→ **ASSIGNMENT**
Word for word, write out the entries that follow, omitting all pictures.

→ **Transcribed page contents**
★ ★ ★ ★ ★

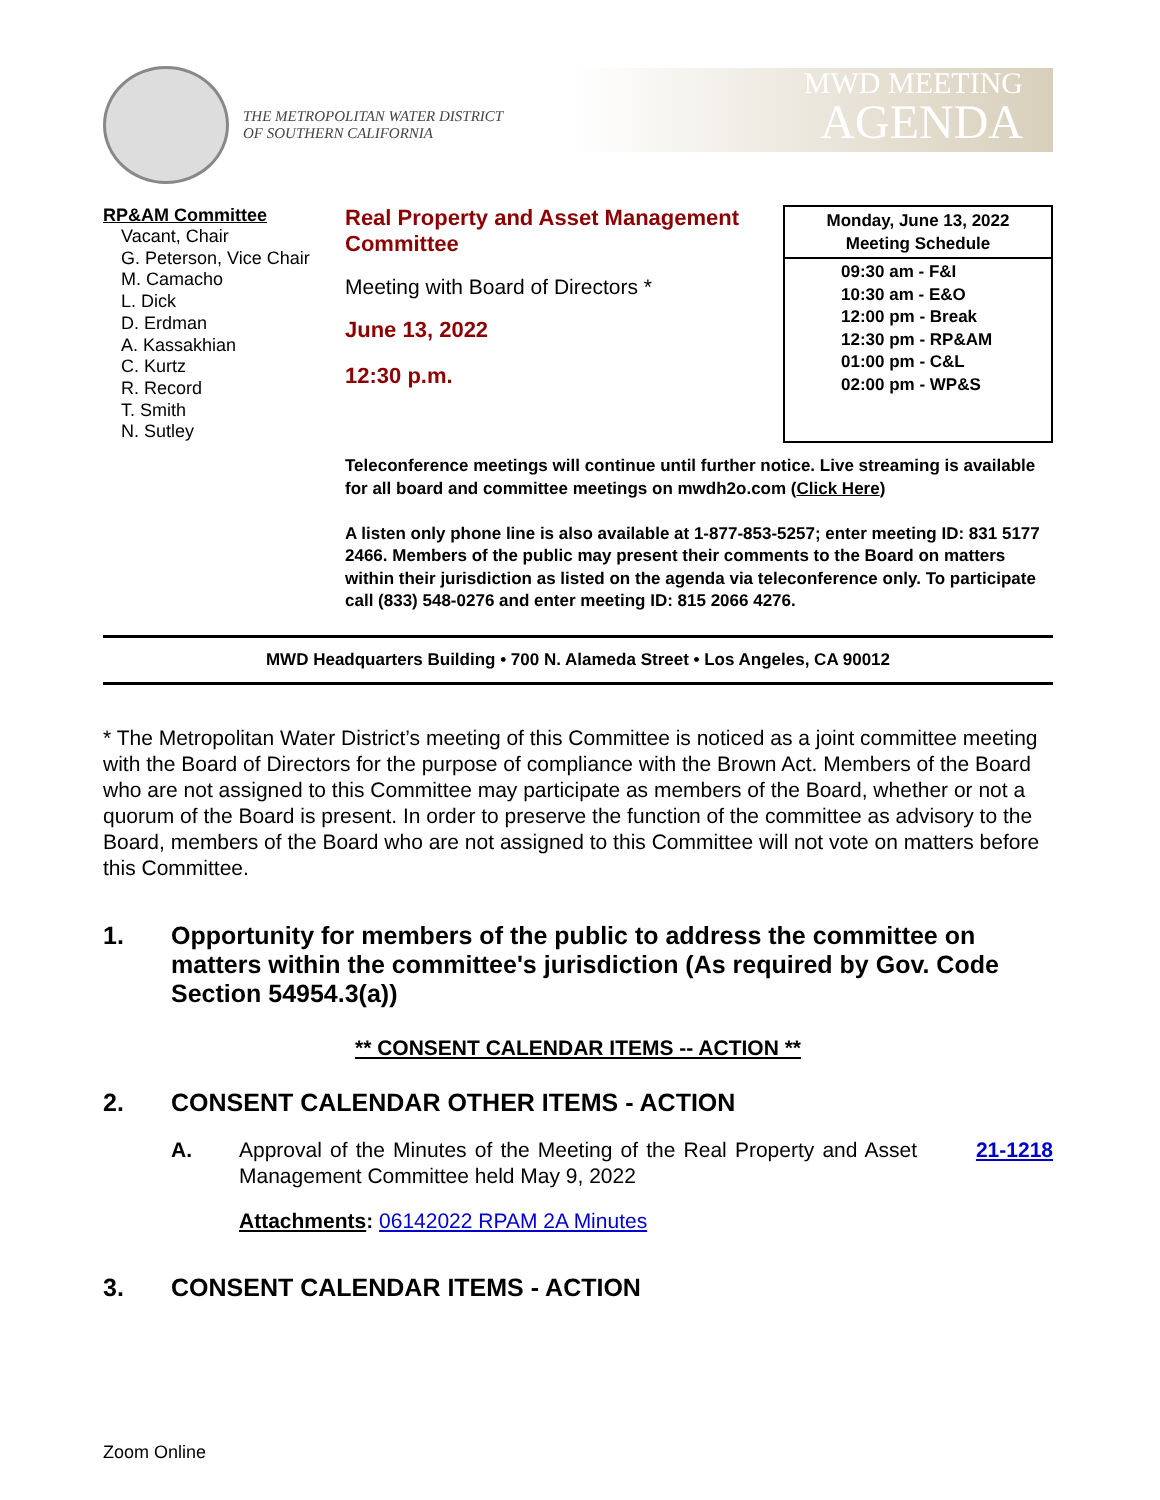THE METROPOLITAN WATER DISTRICT
OF SOUTHERN CALIFORNIA
MWD MEETING
AGENDA
RP&AM Committee
Vacant, Chair
G. Peterson, Vice Chair
M. Camacho
L. Dick
D. Erdman
A. Kassakhian
C. Kurtz
R. Record
T. Smith
N. Sutley
Real Property and Asset Management Committee
Meeting with Board of Directors *
June 13, 2022
12:30 p.m.
Monday, June 13, 2022
Meeting Schedule
09:30 am - F&I
10:30 am - E&O
12:00 pm - Break
12:30 pm - RP&AM
01:00 pm - C&L
02:00 pm - WP&S
Teleconference meetings will continue until further notice. Live streaming is available for all board and committee meetings on mwdh2o.com (Click Here)
A listen only phone line is also available at 1-877-853-5257; enter meeting ID: 831 5177 2466. Members of the public may present their comments to the Board on matters within their jurisdiction as listed on the agenda via teleconference only. To participate call (833) 548-0276 and enter meeting ID: 815 2066 4276.
MWD Headquarters Building • 700 N. Alameda Street • Los Angeles, CA 90012
* The Metropolitan Water District’s meeting of this Committee is noticed as a joint committee meeting with the Board of Directors for the purpose of compliance with the Brown Act. Members of the Board who are not assigned to this Committee may participate as members of the Board, whether or not a quorum of the Board is present. In order to preserve the function of the committee as advisory to the Board, members of the Board who are not assigned to this Committee will not vote on matters before this Committee.
1. Opportunity for members of the public to address the committee on matters within the committee's jurisdiction (As required by Gov. Code Section 54954.3(a))
** CONSENT CALENDAR ITEMS -- ACTION **
2. CONSENT CALENDAR OTHER ITEMS - ACTION
A. Approval of the Minutes of the Meeting of the Real Property and Asset Management Committee held May 9, 2022
21-1218
Attachments: 06142022 RPAM 2A Minutes
3. CONSENT CALENDAR ITEMS - ACTION
Zoom Online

★ ★ ★ ★ ★

→ **RESPONSE AREA**
THE METROPOLITAN WATER DISTRICT
OF SOUTHERN CALIFORNIA
MWD MEETING
AGENDA
RP&AM Committee
Vacant, Chair
G. Peterson, Vice Chair
M. Camacho
L. Dick
D. Erdman
A. Kassakhian
C. Kurtz
R. Record
T. Smith
N. Sutley
Real Property and Asset Management Committee
Meeting with Board of Directors *
June 13, 2022
12:30 p.m.
Monday, June 13, 2022
Meeting Schedule
09:30 am - F&I
10:30 am - E&O
12:00 pm - Break
12:30 pm - RP&AM
01:00 pm - C&L
02:00 pm - WP&S
Teleconference meetings will continue until further notice. Live streaming is available for all board and committee meetings on mwdh2o.com (Click Here)
A listen only phone line is also available at 1-877-853-5257; enter meeting ID: 831 5177 2466. Members of the public may present their comments to the Board on matters within their jurisdiction as listed on the agenda via teleconference only. To participate call (833) 548-0276 and enter meeting ID: 815 2066 4276.
MWD Headquarters Building • 700 N. Alameda Street • Los Angeles, CA 90012
* The Metropolitan Water District’s meeting of this Committee is noticed as a joint committee meeting with the Board of Directors for the purpose of compliance with the Brown Act. Members of the Board who are not assigned to this Committee may participate as members of the Board, whether or not a quorum of the Board is present. In order to preserve the function of the committee as advisory to the Board, members of the Board who are not assigned to this Committee will not vote on matters before this Committee.
1. Opportunity for members of the public to address the committee on matters within the committee's jurisdiction (As required by Gov. Code Section 54954.3(a))
** CONSENT CALENDAR ITEMS -- ACTION **
2. CONSENT CALENDAR OTHER ITEMS - ACTION
A. Approval of the Minutes of the Meeting of the Real Property and Asset Management Committee held May 9, 2022
21-1218
Attachments: 06142022 RPAM 2A Minutes
3. CONSENT CALENDAR ITEMS - ACTION
Zoom Online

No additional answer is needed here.